# Baratza Virtuoso in 'good as an EK43' test shocker!



## risky (May 11, 2015)

Sorry, the sensationalist headline is my doing.

http://m.thesweethome.com/reviews/the-best-coffee-grinder/

Not sure this study had any credibility at all.


----------



## Xpenno (Nov 12, 2012)

risky said:


> Sorry, the sensationalist headline is my doing.
> 
> http://m.thesweethome.com/reviews/the-best-coffee-grinder/
> 
> Not sure this study had any credibility at all.


I have both and for the money the Virtuoso is a great grinder my only niggle is the fact that it's not step-less. One click on the dial is about 1.5tds so you don't have as much control as with the EK. To me the brews are not as clean or as sweet as the EK but it still makes really tasty coffee. The EK also makes amazing espresso.


----------



## Xpenno (Nov 12, 2012)

Do they even mention taste of beverage once.....?


----------



## Mrboots2u (May 10, 2013)

this image doest not indicate " rigorous scientific process "


----------



## 4515 (Jan 30, 2013)

Thats done it

I'll await the plethora of EK's coming up in the for sale section as a result of the report


----------



## Dylan (Dec 5, 2011)

If anyone wants to swap their EK for a Virtuoso just let me know.


----------



## Vieux Clou (Oct 22, 2014)

And if anyone wants a $40 glass of Côtes-du-Rhône...


----------



## MWJB (Feb 28, 2012)

I don't know when 1.02mm, 1.30mm & 1.52mm became optimal grind sizes. https://www.mpechicago.com/coffee/images/uploads/pdfs/ground_coffee_analysisa.pdf

"Regular" grind has typically been coarser than "drip", US drip being coarser again than Euro drip.

Why weren't the grinders weren't tested at the same median grind, or why are "flatter" grinds are preferable?

The sieve intervals are a bit unconventional. They don't necessarily imply a bell curve.

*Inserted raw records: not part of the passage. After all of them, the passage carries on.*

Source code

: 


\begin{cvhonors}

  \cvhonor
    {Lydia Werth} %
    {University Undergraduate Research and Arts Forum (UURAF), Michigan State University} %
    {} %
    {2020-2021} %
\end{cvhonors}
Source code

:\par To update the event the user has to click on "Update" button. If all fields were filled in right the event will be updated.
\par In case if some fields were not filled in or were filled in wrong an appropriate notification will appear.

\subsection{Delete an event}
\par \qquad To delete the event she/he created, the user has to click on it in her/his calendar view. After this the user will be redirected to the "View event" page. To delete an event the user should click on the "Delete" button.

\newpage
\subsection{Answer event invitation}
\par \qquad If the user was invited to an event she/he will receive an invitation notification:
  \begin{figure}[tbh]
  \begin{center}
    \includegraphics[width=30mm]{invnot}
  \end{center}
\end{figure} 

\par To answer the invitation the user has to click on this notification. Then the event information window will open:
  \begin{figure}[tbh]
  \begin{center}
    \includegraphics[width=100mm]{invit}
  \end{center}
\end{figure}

The "optimal range" changes with how precise you are trying to be.

As Xpenno says, it's odd to refer to "scores" without brewing & tasting anything, the "scores" are just the % of ground weights captured on the sieve.

All that said, I have no doubt the Virtuoso is great value for money (the biggest plus) & makes delicious French press & drip coffee, but then it's hard to find a reasonably built grinder that doesn't.


----------



## NickdeBug (Jan 18, 2015)

Wow!

When science goes bad.


----------



## Mrboots2u (May 10, 2013)

NickdeBug said:


> Wow!
> 
> When science goes bad.


I prefer weird science


----------



## NickdeBug (Jan 18, 2015)

Mrboots2u said:


> I prefer weird science


Kelly LeBrock

mmmmmmmmmmmmmmmmmmmmmm


----------



## coffeechap (Apr 5, 2012)

Apparently the mc2 is the equal to a nino now as well


----------



## Rhys (Dec 21, 2014)

coffeechap said:


> Apparently the mc2 is the equal to a nino now as well


You'll be telling us next, a Rocky is equal to an R120....


----------



## Rhys (Dec 21, 2014)

Mrboots2u said:


> I prefer weird science


You just like sticking a bra on your head..


----------